• **ASSIGNMENT**
Your output should be the lines below from the one holding "Allo stesso tempo, mentre" through the one holding "Deja una respuesta", transcribed exactly, with no pictures.
*** Opening PROVIDED ENTRIES ***
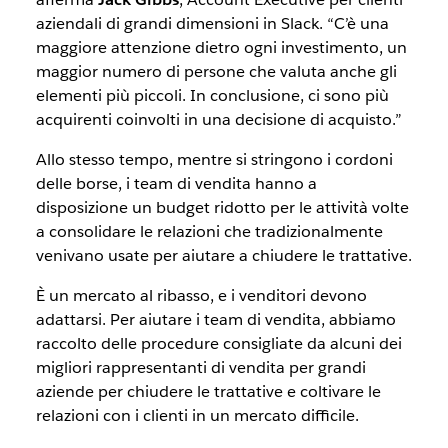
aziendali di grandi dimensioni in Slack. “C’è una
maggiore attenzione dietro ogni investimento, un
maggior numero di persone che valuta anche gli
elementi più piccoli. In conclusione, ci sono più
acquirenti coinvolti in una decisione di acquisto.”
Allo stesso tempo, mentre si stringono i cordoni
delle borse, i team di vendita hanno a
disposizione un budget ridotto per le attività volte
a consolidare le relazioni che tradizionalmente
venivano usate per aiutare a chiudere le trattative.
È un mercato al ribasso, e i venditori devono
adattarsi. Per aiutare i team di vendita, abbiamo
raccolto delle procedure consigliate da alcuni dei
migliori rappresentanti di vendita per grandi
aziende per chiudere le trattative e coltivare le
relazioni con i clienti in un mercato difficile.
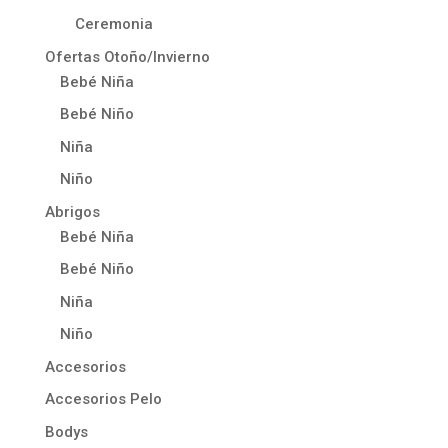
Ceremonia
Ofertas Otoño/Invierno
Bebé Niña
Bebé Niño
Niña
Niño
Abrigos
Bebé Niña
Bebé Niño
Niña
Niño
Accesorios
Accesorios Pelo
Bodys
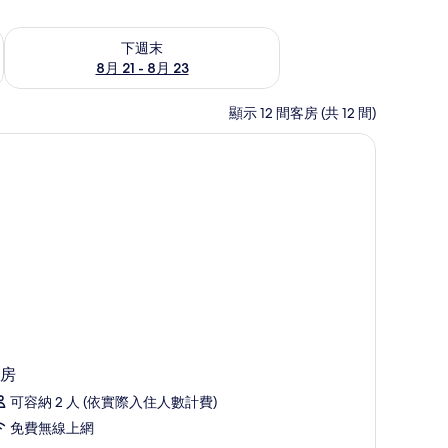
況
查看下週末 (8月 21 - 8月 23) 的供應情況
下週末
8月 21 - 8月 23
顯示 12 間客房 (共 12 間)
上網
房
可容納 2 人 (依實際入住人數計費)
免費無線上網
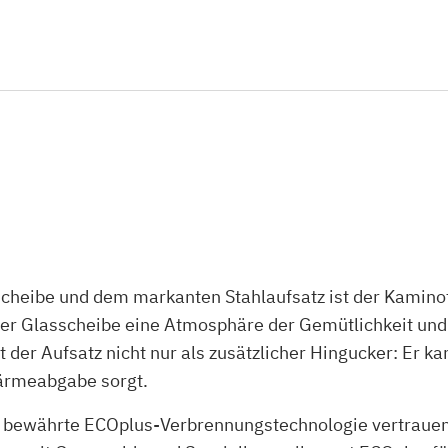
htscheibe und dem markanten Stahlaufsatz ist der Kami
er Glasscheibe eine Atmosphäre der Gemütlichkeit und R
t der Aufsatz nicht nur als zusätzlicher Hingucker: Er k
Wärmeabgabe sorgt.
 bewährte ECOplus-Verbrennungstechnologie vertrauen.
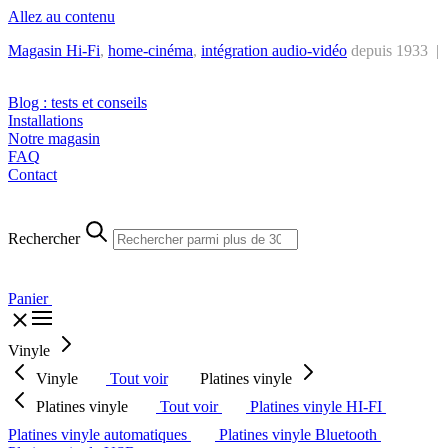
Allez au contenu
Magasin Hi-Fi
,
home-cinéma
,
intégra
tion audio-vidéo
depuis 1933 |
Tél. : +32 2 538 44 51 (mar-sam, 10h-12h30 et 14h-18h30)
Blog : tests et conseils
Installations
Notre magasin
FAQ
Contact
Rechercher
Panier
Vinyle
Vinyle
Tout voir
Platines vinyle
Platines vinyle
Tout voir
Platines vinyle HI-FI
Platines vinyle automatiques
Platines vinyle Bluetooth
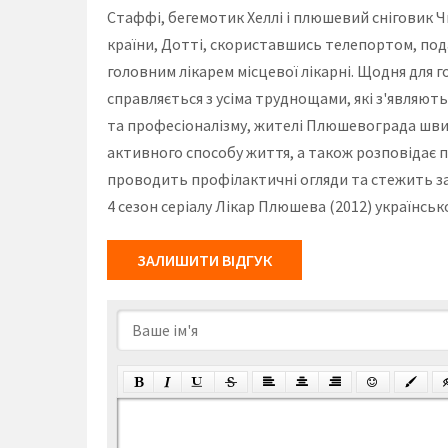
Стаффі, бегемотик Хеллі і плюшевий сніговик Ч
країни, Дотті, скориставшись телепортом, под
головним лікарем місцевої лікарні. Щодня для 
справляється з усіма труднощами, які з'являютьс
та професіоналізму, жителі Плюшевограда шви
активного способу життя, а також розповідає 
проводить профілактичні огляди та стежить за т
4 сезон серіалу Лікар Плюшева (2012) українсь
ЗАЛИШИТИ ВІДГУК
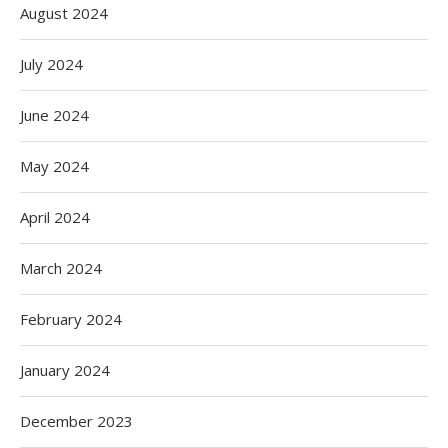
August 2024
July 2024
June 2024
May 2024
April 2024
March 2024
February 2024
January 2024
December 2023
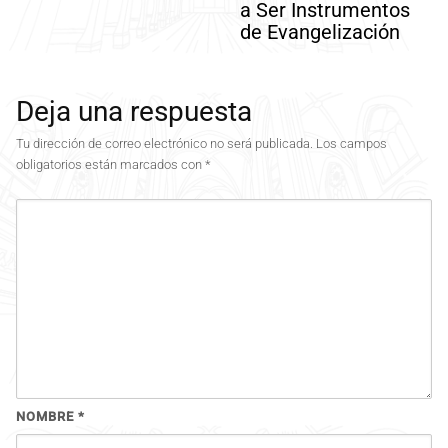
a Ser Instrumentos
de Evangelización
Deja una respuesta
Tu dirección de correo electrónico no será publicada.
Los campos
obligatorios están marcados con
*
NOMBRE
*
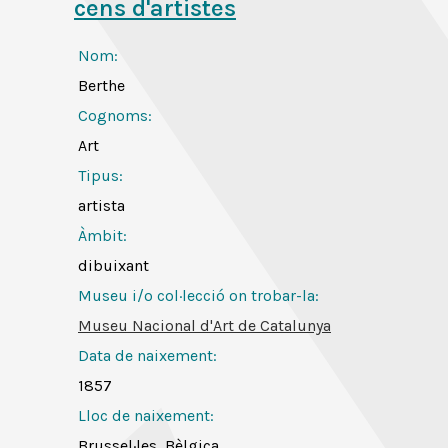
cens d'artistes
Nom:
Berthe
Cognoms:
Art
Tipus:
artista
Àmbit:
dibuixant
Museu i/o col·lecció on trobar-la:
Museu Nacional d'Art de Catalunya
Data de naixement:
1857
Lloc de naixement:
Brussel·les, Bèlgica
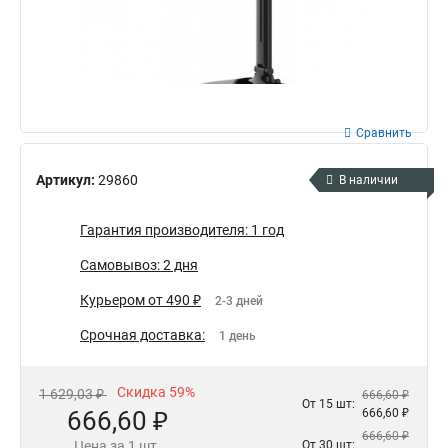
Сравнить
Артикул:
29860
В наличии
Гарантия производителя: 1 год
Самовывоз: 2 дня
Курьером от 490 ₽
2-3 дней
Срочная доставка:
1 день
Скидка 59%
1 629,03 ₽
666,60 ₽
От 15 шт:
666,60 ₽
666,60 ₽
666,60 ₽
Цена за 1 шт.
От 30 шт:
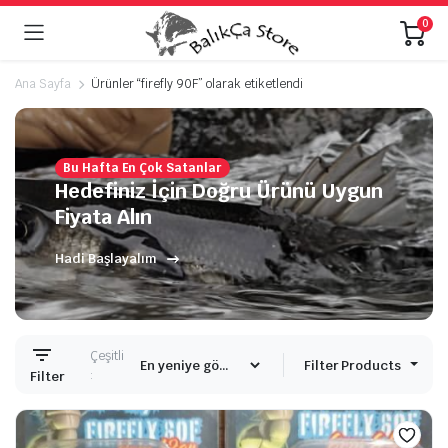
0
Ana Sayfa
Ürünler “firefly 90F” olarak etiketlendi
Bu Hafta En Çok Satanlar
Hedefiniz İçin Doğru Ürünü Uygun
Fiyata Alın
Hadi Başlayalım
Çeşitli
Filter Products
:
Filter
*** Closing PROVIDED ENTRIES ***
*** Opening PROVIDED ENTRIES ***
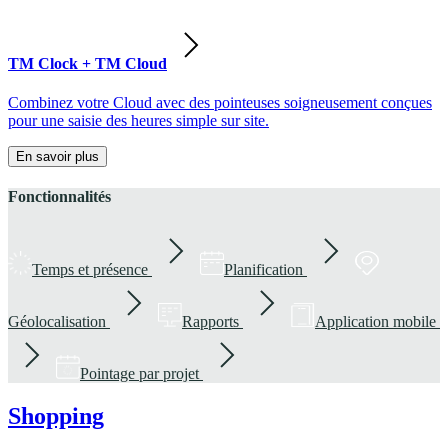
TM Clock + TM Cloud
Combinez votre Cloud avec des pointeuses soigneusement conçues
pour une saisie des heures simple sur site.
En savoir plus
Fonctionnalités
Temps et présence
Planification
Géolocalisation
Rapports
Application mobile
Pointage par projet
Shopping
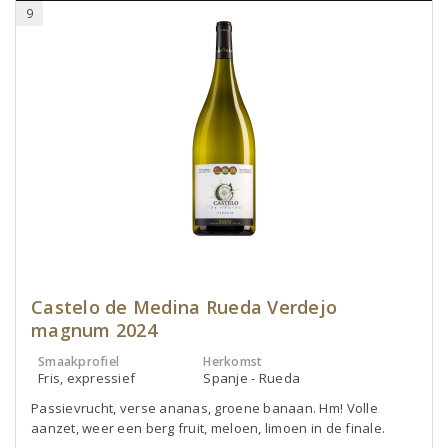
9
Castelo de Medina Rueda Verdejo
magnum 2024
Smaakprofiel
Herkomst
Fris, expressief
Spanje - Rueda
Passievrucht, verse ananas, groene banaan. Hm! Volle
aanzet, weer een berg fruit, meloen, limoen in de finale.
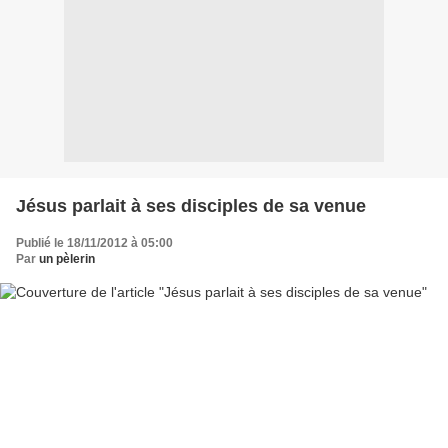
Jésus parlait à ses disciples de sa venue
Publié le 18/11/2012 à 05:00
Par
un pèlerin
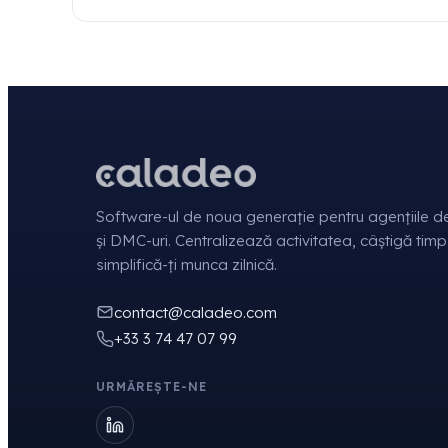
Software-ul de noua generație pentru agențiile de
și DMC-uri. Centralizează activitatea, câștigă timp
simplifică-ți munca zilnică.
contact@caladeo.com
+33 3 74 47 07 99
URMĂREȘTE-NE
*** Closing PROVIDED ENTRIES ***
• **ANSWER SPACE**
Allo stesso tempo, mentre si stringono i cordoni
delle borse, i team di vendita hanno a
disposizione un budget ridotto per le attività volte
a consolidare le relazioni che tradizionalmente
venivano usate per aiutare a chiudere le trattative.
È un mercato al ribasso, e i venditori devono
adattarsi. Per aiutare i team di vendita, abbiamo
raccolto delle procedure consigliate da alcuni dei
migliori rappresentanti di vendita per grandi
aziende per chiudere le trattative e coltivare le
relazioni con i clienti in un mercato difficile.
Ceremonia
Ofertas Otoño/Invierno
Bebé Niña
Bebé Niño
Niña
Niño
Abrigos
Bebé Niña
Bebé Niño
Niña
Niño
Accesorios
Accesorios Pelo
Bodys
況
查看下週末 (8月 21 - 8月 23) 的供應情況
下週末
8月 21 - 8月 23
顯示 12 間客房 (共 12 間)
上網
房
可容納 2 人 (依實際入住人數計費)
免費無線上網
htscheibe und dem markanten Stahlaufsatz ist der Kami
er Glasscheibe eine Atmosphäre der Gemütlichkeit und R
t der Aufsatz nicht nur als zusätzlicher Hingucker: Er k
Wärmeabgabe sorgt.
 bewährte ECOplus-Verbrennungstechnologie vertrauen.
Allez au contenu
Magasin Hi-Fi
,
home-cinéma
,
intégra
tion audio-vidéo
depuis 1933 |
Tél. : +32 2 538 44 51 (mar-sam, 10h-12h30 et 14h-18h30)
Blog : tests et conseils
Installations
Notre magasin
FAQ
Contact
Rechercher
Panier
Vinyle
Vinyle
Tout voir
Platines vinyle
Platines vinyle
Tout voir
Platines vinyle HI-FI
Platines vinyle automatiques
Platines vinyle Bluetooth
Стаффі, бегемотик Хеллі і плюшевий сніговик Ч
країни, Дотті, скориставшись телепортом, под
головним лікарем місцевої лікарні. Щодня для 
справляється з усіма труднощами, які з'являютьс
та професіоналізму, жителі Плюшевограда шви
активного способу життя, а також розповідає 
проводить профілактичні огляди та стежить за т
4 сезон серіалу Лікар Плюшева (2012) українсь
ЗАЛИШИТИ ВІДГУК
August 2024
July 2024
June 2024
May 2024
April 2024
March 2024
February 2024
January 2024
December 2023
a Ser Instrumentos
de Evangelización
Deja una respuesta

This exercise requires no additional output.